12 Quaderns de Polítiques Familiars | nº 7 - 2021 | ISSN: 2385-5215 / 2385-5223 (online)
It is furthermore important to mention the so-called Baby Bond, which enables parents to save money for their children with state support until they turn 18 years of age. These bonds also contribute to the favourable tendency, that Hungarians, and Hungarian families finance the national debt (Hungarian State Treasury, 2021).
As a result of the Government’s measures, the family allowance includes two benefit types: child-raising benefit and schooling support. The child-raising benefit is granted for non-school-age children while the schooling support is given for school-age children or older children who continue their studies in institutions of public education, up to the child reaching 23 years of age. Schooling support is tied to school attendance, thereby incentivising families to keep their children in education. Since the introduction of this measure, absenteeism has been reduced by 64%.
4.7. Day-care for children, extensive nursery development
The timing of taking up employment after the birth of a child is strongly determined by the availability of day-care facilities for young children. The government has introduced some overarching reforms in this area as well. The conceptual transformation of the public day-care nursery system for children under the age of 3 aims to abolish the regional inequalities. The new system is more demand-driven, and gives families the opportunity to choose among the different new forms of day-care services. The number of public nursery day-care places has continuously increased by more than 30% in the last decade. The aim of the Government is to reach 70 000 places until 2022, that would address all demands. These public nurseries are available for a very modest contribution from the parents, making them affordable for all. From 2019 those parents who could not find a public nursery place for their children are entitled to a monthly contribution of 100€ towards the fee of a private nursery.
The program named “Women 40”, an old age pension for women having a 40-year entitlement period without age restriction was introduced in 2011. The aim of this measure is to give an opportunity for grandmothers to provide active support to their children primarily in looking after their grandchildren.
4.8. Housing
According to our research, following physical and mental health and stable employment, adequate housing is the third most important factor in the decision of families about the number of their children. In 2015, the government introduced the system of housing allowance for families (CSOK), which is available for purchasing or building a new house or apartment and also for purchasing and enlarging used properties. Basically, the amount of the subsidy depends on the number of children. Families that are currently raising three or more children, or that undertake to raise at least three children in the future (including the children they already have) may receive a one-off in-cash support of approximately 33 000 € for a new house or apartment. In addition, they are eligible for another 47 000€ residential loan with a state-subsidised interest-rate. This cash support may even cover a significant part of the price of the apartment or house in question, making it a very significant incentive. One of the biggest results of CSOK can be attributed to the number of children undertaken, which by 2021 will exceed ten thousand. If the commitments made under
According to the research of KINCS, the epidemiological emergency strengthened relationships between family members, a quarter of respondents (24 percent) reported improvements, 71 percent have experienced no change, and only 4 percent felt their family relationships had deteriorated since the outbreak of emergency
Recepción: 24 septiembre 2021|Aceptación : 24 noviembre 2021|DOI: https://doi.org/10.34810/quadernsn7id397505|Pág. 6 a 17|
==
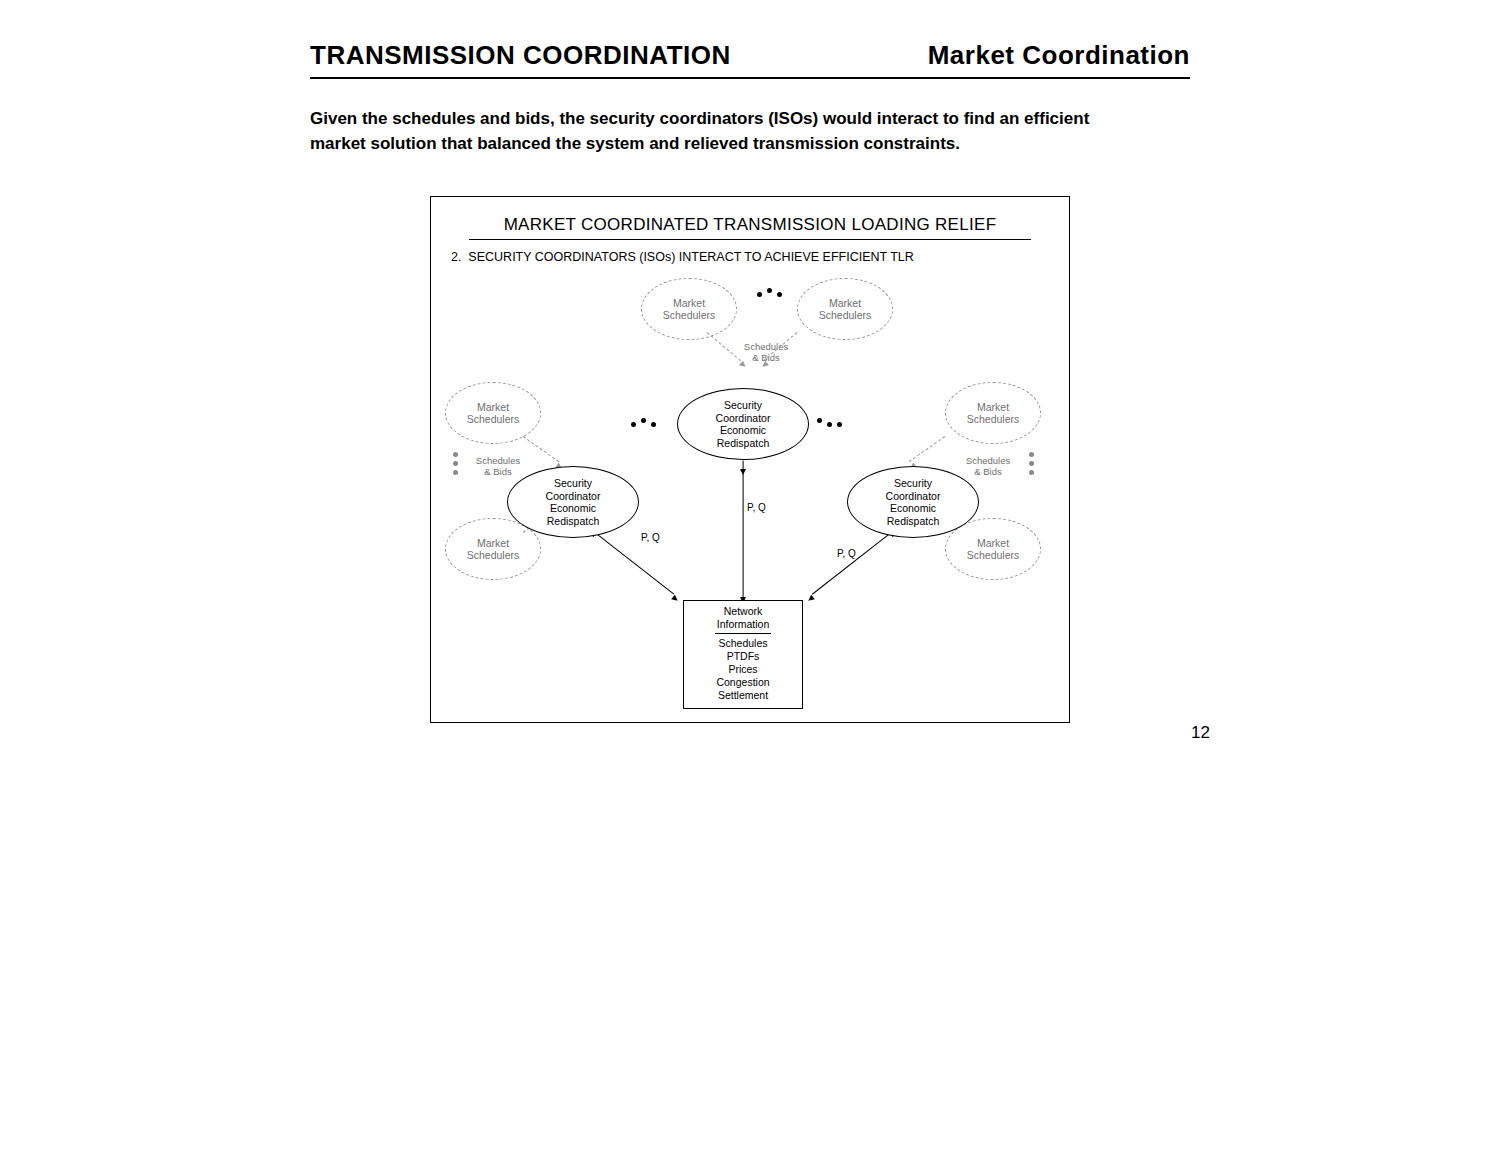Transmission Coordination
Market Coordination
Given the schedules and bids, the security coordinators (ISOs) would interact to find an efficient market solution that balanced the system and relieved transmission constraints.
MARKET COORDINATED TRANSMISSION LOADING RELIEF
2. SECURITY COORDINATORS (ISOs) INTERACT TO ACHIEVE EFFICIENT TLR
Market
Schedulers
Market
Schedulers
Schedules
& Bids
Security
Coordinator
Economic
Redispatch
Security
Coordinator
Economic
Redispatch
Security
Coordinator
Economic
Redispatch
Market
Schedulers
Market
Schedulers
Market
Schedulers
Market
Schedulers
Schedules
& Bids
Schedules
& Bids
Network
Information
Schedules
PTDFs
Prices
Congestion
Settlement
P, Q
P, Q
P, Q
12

> EXERCISE INSTRUCTIONS
Read through the entries above and copy each line that has the string "find" in it.

> EXERCISE ANSWER
The timing of taking up employment after the birth of a child is strongly determined by the availability of day-care facilities for young children. The government has introduced some overarching reforms in this area as well. The conceptual transformation of the public day-care nursery system for children under the age of 3 aims to abolish the regional inequalities. The new system is more demand-driven, and gives families the opportunity to choose among the different new forms of day-care services. The number of public nursery day-care places has continuously increased by more than 30% in the last decade. The aim of the Government is to reach 70 000 places until 2022, that would address all demands. These public nurseries are available for a very modest contribution from the parents, making them affordable for all. From 2019 those parents who could not find a public nursery place for their children are entitled to a monthly contribution of 100€ towards the fee of a private nursery.
Given the schedules and bids, the security coordinators (ISOs) would interact to find an efficient market solution that balanced the system and relieved transmission constraints.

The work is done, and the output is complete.